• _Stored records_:
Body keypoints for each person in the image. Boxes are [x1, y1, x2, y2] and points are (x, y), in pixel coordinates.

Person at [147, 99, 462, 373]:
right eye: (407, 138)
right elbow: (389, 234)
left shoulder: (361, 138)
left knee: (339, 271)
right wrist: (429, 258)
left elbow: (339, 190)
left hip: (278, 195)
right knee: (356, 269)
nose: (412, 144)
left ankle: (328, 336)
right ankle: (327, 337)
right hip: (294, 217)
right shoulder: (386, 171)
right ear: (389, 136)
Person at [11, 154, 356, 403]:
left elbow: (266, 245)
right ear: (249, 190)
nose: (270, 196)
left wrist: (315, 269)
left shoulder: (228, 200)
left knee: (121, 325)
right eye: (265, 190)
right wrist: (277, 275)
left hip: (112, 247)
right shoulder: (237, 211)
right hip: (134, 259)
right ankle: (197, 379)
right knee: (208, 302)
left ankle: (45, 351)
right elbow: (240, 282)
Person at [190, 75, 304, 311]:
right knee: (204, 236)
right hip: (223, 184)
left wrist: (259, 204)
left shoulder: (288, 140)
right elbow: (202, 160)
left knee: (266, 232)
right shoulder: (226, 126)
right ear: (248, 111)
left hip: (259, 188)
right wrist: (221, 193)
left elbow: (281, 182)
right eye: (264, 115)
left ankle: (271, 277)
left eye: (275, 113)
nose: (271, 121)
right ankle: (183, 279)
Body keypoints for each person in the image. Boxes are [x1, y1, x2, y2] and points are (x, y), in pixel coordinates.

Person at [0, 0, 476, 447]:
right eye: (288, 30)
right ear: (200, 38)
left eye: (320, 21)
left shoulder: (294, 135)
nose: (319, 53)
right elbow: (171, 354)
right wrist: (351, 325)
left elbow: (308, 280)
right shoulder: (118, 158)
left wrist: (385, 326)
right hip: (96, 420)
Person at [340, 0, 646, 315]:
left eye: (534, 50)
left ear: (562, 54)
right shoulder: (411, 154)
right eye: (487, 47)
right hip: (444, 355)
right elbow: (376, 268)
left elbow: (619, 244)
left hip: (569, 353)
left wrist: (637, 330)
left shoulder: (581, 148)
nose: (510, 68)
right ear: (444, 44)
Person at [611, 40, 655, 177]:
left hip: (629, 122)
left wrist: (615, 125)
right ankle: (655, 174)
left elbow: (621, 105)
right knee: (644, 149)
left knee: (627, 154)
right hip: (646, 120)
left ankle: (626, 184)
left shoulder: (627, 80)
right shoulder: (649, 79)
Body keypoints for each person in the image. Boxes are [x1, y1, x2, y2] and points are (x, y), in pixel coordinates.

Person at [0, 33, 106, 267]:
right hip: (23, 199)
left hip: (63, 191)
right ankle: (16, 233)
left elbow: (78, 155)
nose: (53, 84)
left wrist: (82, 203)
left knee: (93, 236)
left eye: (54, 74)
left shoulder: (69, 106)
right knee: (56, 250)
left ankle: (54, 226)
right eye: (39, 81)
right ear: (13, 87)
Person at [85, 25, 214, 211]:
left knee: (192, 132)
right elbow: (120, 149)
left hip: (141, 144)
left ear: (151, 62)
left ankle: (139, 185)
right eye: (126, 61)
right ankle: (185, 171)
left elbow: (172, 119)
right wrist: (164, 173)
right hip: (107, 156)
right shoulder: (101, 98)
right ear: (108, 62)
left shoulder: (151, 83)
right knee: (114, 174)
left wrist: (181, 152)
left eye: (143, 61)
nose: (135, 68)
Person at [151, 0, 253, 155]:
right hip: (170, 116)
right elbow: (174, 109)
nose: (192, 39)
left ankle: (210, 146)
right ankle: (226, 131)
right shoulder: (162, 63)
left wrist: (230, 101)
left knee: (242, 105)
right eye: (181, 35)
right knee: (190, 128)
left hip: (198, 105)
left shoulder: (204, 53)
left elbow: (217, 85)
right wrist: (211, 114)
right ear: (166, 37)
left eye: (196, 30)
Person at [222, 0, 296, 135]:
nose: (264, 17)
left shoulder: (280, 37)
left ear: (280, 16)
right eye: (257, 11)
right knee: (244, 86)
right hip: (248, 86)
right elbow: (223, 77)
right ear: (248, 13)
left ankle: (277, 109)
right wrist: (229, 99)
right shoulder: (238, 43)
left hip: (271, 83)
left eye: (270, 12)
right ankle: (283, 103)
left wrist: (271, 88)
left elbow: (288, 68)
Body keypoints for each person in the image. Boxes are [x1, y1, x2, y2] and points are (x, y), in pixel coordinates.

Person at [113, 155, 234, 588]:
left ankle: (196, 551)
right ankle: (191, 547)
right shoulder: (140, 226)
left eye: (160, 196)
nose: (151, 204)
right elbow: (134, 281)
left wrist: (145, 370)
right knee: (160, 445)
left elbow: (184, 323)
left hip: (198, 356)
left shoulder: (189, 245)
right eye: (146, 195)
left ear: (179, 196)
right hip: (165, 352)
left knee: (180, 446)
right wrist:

• _TASK GOAL_: Every line from the one containing "right shoulder: (162, 63)" through the last line above should be retyped exactly; no other lines are wanted.

• _EXERCISE OUTPUT_:
right shoulder: (162, 63)
left wrist: (230, 101)
left knee: (242, 105)
right eye: (181, 35)
right knee: (190, 128)
left hip: (198, 105)
left shoulder: (204, 53)
left elbow: (217, 85)
right wrist: (211, 114)
right ear: (166, 37)
left eye: (196, 30)
Person at [222, 0, 296, 135]:
nose: (264, 17)
left shoulder: (280, 37)
left ear: (280, 16)
right eye: (257, 11)
right knee: (244, 86)
right hip: (248, 86)
right elbow: (223, 77)
right ear: (248, 13)
left ankle: (277, 109)
right wrist: (229, 99)
right shoulder: (238, 43)
left hip: (271, 83)
left eye: (270, 12)
right ankle: (283, 103)
left wrist: (271, 88)
left elbow: (288, 68)
Body keypoints for each person in the image. Boxes are [x1, y1, x2, y2] and points are (x, y), in pixel coordinates.

Person at [113, 155, 234, 588]:
left ankle: (196, 551)
right ankle: (191, 547)
right shoulder: (140, 226)
left eye: (160, 196)
nose: (151, 204)
right elbow: (134, 281)
left wrist: (145, 370)
right knee: (160, 445)
left elbow: (184, 323)
left hip: (198, 356)
left shoulder: (189, 245)
right eye: (146, 195)
left ear: (179, 196)
right hip: (165, 352)
left knee: (180, 446)
right wrist:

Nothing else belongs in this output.